Simplicity over features. Every addition must justify its complexity. A zero-dependency BM25-only mode must always work.
Offline-first. The default configuration must not require an API key, a network connection, or a GPU.
Test-driven. New behaviour ships with tests. The full suite must pass before any PR is merged.

Development Setup

git clone https://github.com/huss-mo/GroundMemory.git
cd GroundMemory

# Install with all dev dependencies
pip install -e ".[dev,local]"

# Or with uv
uv sync --extra dev --extra local

Running the Test Suite

# Core tests - no extra deps or config required (fast, always passes)
pytest

# Local model tests - sentence-transformers + cross-encoder
# Requires: pip install groundmemory[local]
pytest -m local

# API embedding tests - OpenAI-compatible HTTP endpoint
# Requires: endpoint configured via .env (see below)
pytest -m api_embeddings

# All marked tests together
pytest -m "local or api_embeddings"

# With coverage
pytest --cov=groundmemory --cov-report=term-missing

local tests download real sentence-transformers and cross-encoder models on first run. Model names are read from config (embedding.local_model, search.rerank_model). They skip automatically when sentence-transformers is not installed.
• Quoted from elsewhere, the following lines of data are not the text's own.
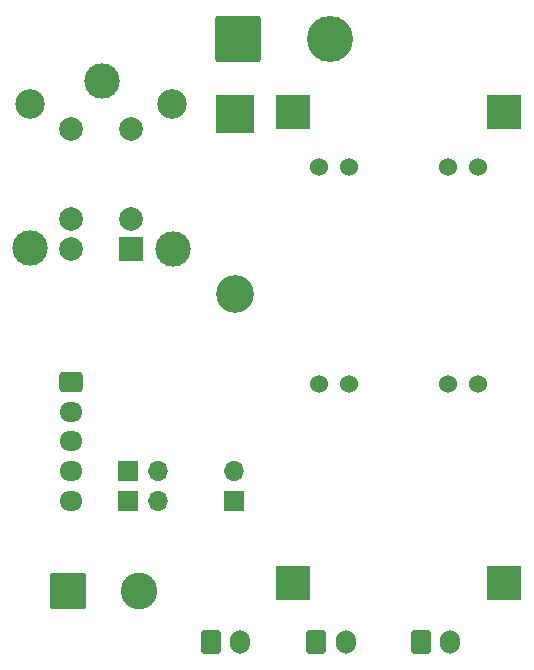
<source format=gbr>
%TF.GenerationSoftware,KiCad,Pcbnew,7.0.1*%
%TF.CreationDate,2023-03-25T18:58:35+09:00*%
%TF.ProjectId,rasp_power_module,72617370-5f70-46f7-9765-725f6d6f6475,3*%
%TF.SameCoordinates,PX74269e8PY6f4e628*%
%TF.FileFunction,Soldermask,Bot*%
%TF.FilePolarity,Negative*%
%FSLAX46Y46*%
G04 Gerber Fmt 4.6, Leading zero omitted, Abs format (unit mm)*
G04 Created by KiCad (PCBNEW 7.0.1) date 2023-03-25 18:58:35*
%MOMM*%
%LPD*%
G01*
G04 APERTURE LIST*
G04 Aperture macros list*
%AMRoundRect*
0 Rectangle with rounded corners*
0 $1 Rounding radius*
0 $2 $3 $4 $5 $6 $7 $8 $9 X,Y pos of 4 corners*
0 Add a 4 corners polygon primitive as box body*
4,1,4,$2,$3,$4,$5,$6,$7,$8,$9,$2,$3,0*
0 Add four circle primitives for the rounded corners*
1,1,$1+$1,$2,$3*
1,1,$1+$1,$4,$5*
1,1,$1+$1,$6,$7*
1,1,$1+$1,$8,$9*
0 Add four rect primitives between the rounded corners*
20,1,$1+$1,$2,$3,$4,$5,0*
20,1,$1+$1,$4,$5,$6,$7,0*
20,1,$1+$1,$6,$7,$8,$9,0*
20,1,$1+$1,$8,$9,$2,$3,0*%
G04 Aperture macros list end*
%ADD10C,1.524000*%
%ADD11R,3.000000X3.000000*%
%ADD12R,1.700000X1.700000*%
%ADD13O,1.700000X1.700000*%
%ADD14RoundRect,0.249999X-1.300001X-1.300001X1.300001X-1.300001X1.300001X1.300001X-1.300001X1.300001X0*%
%ADD15C,3.100000*%
%ADD16R,3.200000X3.200000*%
%ADD17O,3.200000X3.200000*%
%ADD18R,2.000000X2.000000*%
%ADD19C,2.000000*%
%ADD20RoundRect,0.250000X-0.600000X-0.750000X0.600000X-0.750000X0.600000X0.750000X-0.600000X0.750000X0*%
%ADD21O,1.700000X2.000000*%
%ADD22RoundRect,0.250002X-1.699998X-1.699998X1.699998X-1.699998X1.699998X1.699998X-1.699998X1.699998X0*%
%ADD23C,3.900000*%
%ADD24C,3.000000*%
%ADD25C,2.500000*%
%ADD26RoundRect,0.250000X-0.725000X0.600000X-0.725000X-0.600000X0.725000X-0.600000X0.725000X0.600000X0*%
%ADD27O,1.950000X1.700000*%
G04 APERTURE END LIST*
D10*
%TO.C,DCDC1*%
X37316000Y26028000D03*
X39856000Y26028000D03*
X26456000Y26028000D03*
X28996000Y26028000D03*
X37316000Y44428000D03*
X39856000Y44428000D03*
X26456000Y44428000D03*
X28996000Y44428000D03*
%TD*%
D11*
%TO.C,DCDC2*%
X42074728Y49064717D03*
X24221890Y49055988D03*
X42069444Y9216627D03*
X24231217Y9207065D03*
%TD*%
D12*
%TO.C,JP1*%
X10287000Y18669000D03*
D13*
X12827000Y18669000D03*
%TD*%
D14*
%TO.C,J5*%
X5207000Y8559800D03*
D15*
X11207000Y8559800D03*
%TD*%
D16*
%TO.C,D2*%
X19329400Y48895000D03*
D17*
X19329400Y33655000D03*
%TD*%
D12*
%TO.C,J3*%
X19227800Y16129000D03*
D13*
X19227800Y18669000D03*
%TD*%
D18*
%TO.C,K1*%
X10541000Y37515800D03*
D19*
X10541000Y40055800D03*
X10541000Y47675800D03*
X5461000Y47675800D03*
X5461000Y40055800D03*
X5461000Y37515800D03*
%TD*%
D20*
%TO.C,J7*%
X17272000Y4191000D03*
D21*
X19772000Y4191000D03*
%TD*%
D22*
%TO.C,J1*%
X19595000Y55245000D03*
D23*
X27395000Y55245000D03*
%TD*%
D20*
%TO.C,J9*%
X35052000Y4191000D03*
D21*
X37552000Y4191000D03*
%TD*%
D20*
%TO.C,J8*%
X26182000Y4191000D03*
D21*
X28682000Y4191000D03*
%TD*%
D12*
%TO.C,JP2*%
X10287000Y16129000D03*
D13*
X12827000Y16129000D03*
%TD*%
D24*
%TO.C,K2*%
X8051800Y51689000D03*
D25*
X2001800Y49739000D03*
D24*
X2001800Y37539000D03*
X14051800Y37489000D03*
D25*
X14001800Y49739000D03*
%TD*%
D26*
%TO.C,J2*%
X5461000Y26187400D03*
D27*
X5461000Y23687400D03*
X5461000Y21187400D03*
X5461000Y18687400D03*
X5461000Y16187400D03*
%TD*%
M02*

</source>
api_embeddings tests require a configured OpenAI-compatible embedding endpoint. All settings are read from .env (project root or ~/.groundmemory/). The tests skip automatically when embedding.provider is not openai or the endpoint is unreachable.

Minimal .env for api_embeddings:

GROUNDMEMORY_EMBEDDING__PROVIDER=openai
GROUNDMEMORY_EMBEDDING__BASE_URL=http://localhost:11434/v1
GROUNDMEMORY_EMBEDDING__API_KEY=ollama
GROUNDMEMORY_EMBEDDING__MODEL=nomic-embed-text

Any OpenAI-compatible endpoint works: OpenAI, Ollama, LM Studio, LiteLLM, etc. Running pytest with no -m flag runs everything - marked tests skip gracefully when their requirements are not met.

Submitting a PR

Fork the repository and create a branch: git checkout -b feature/your-feature-name
Make your changes with accompanying tests.
Run tests - all unit tests must pass.
Open a pull request with a clear description of what changes and why.

License

This project is licensed under the MIT License - see the LICENSE file for details.